Byrne is bullish about wanting to see a full-fledged exploration program for Venus similar to what we’ve already seen for Mars. On that planet, there are orbiters that imagine the landscape, measure atmospheric leakage and chemistry, and look at the climate. There are rovers tasked with understanding the organics on the ground and looking for signs of life. There are landers that look at internal geology and measure the seismic activity of the planet.
Imagine a similar program on Venus, with more missions running at the same time. Under such a program, VERITAS and DAVINCI + are working alongside other missions to isolate biosignatures such as phosphine and really see if they are evidence of existing life or not. “I hate having to pick one over the other,” Byrne says. “But even if we both have it, I’ll still push for more missions.”
These two missions (plus two others) are in the running to get the green light from NASA next April. Throwing windows at Venus (when the planet is closest to Earth) comes every 19 months. If one is chosen, it will not launch before 2026 and it would take at least a few months to make the trip.

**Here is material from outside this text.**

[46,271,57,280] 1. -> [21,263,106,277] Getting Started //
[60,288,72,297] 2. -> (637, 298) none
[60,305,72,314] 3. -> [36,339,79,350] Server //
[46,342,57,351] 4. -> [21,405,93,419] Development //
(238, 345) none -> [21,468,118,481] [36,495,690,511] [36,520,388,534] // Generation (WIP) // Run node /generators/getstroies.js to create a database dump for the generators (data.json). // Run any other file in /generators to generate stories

Other missions could definitely happen — and sooner. The Indian space agency is discussing the launch in 2023 of a Venusian orbiter called Shukrayaan-1 to study atmospheric chemistry. The New Zealand-based Rocket Lab wants to launch a small satellite called Photon for a Venus flyby as early as 2023. This mission would throw a small probe in the Venusian atmosphere to collect data, even if it could carry only one instrument, limiting the scope of any resulting research. Byrne points out that it might be worth looking into building a program out of several cheaper missions like Photon rather than a few very expensive ones like DAVINCI + and VERITAS. Seager says his immediate plans are to “lead a mission concept study for an affordable, low-cost mission,” in collaboration with Advanced Initiatives (led by Russian billionaire Yuri Milner).

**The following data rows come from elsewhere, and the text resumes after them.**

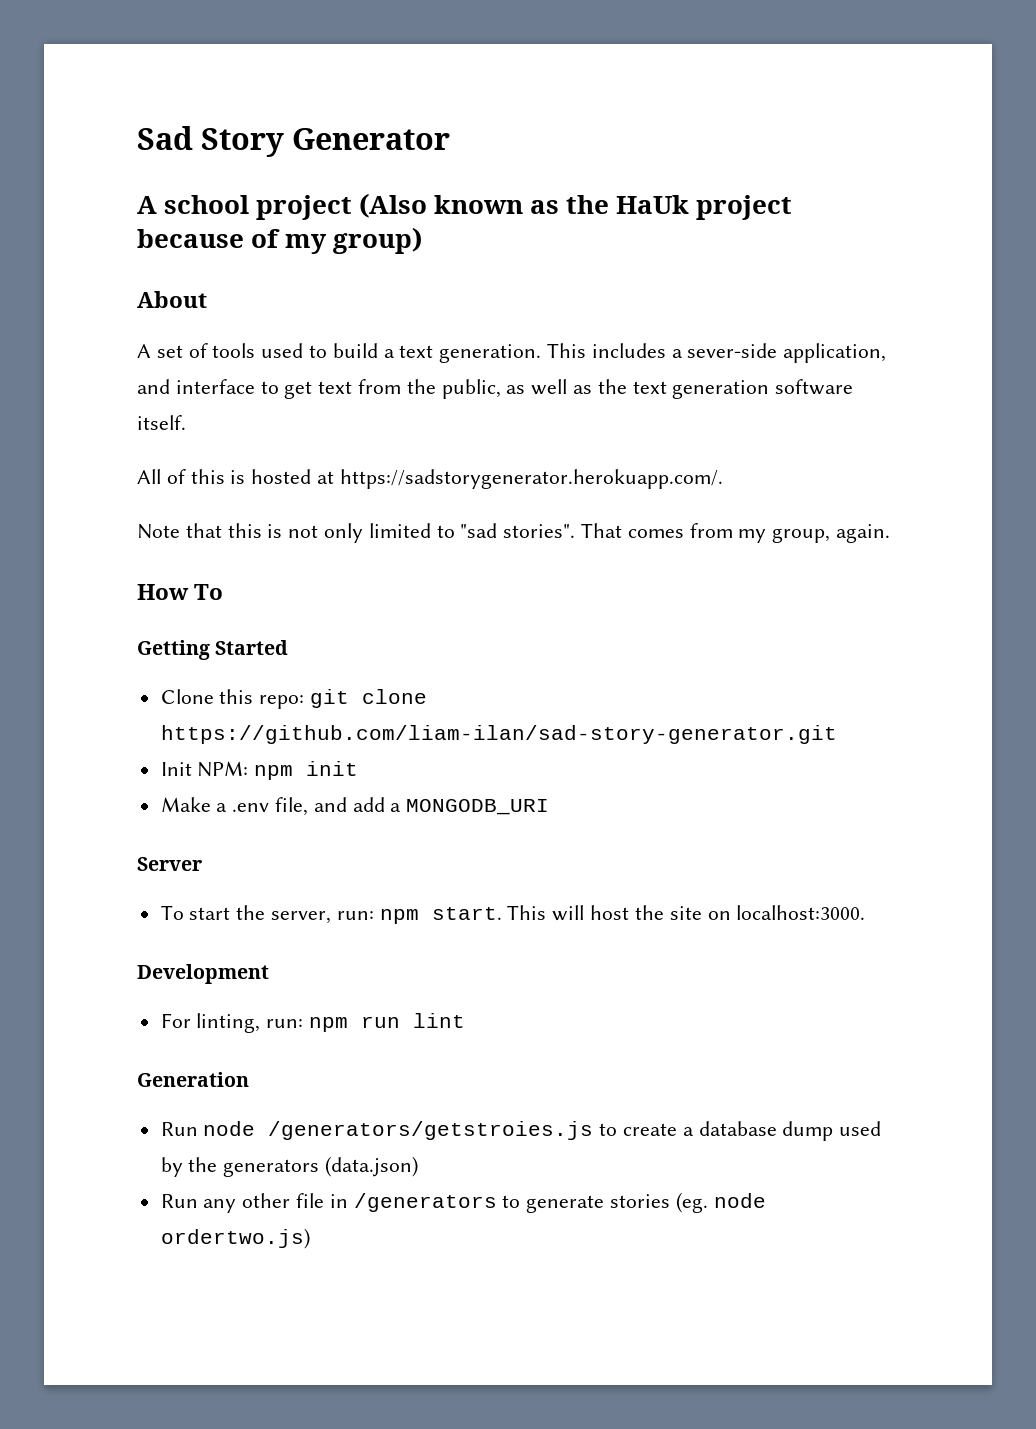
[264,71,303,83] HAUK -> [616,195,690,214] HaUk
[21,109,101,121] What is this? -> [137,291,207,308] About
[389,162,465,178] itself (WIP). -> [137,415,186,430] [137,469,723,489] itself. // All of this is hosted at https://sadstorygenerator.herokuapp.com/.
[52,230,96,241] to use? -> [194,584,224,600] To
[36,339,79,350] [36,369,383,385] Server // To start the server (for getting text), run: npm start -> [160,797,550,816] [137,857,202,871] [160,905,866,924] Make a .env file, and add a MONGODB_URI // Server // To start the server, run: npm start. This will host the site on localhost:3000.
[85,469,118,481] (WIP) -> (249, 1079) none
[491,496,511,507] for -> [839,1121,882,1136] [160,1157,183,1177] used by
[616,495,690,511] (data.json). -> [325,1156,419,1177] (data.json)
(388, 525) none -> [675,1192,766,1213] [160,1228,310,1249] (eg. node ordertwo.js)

And even though surface missions are hard to pull off, there has always been a steady stream of proposals on how to improve spacecraft engineering to make any landings last longer. One launched by NASA scientists, called Long-Lived In-situ Solar System Exploration, calls for building electronics and hardware that can withstand Venus ’punitive environment for up to 60 days. This type of landing will probably not be ready until the next decade.
Although we find no signs of life on Venus, it is also interesting: it would mean that Venus and Earth were two planets that started out very similar and ended up with radically different destinations. “This always raises deep questions that need to be answered,” Byrne says. “But to answer that, we need a program to study the planet.”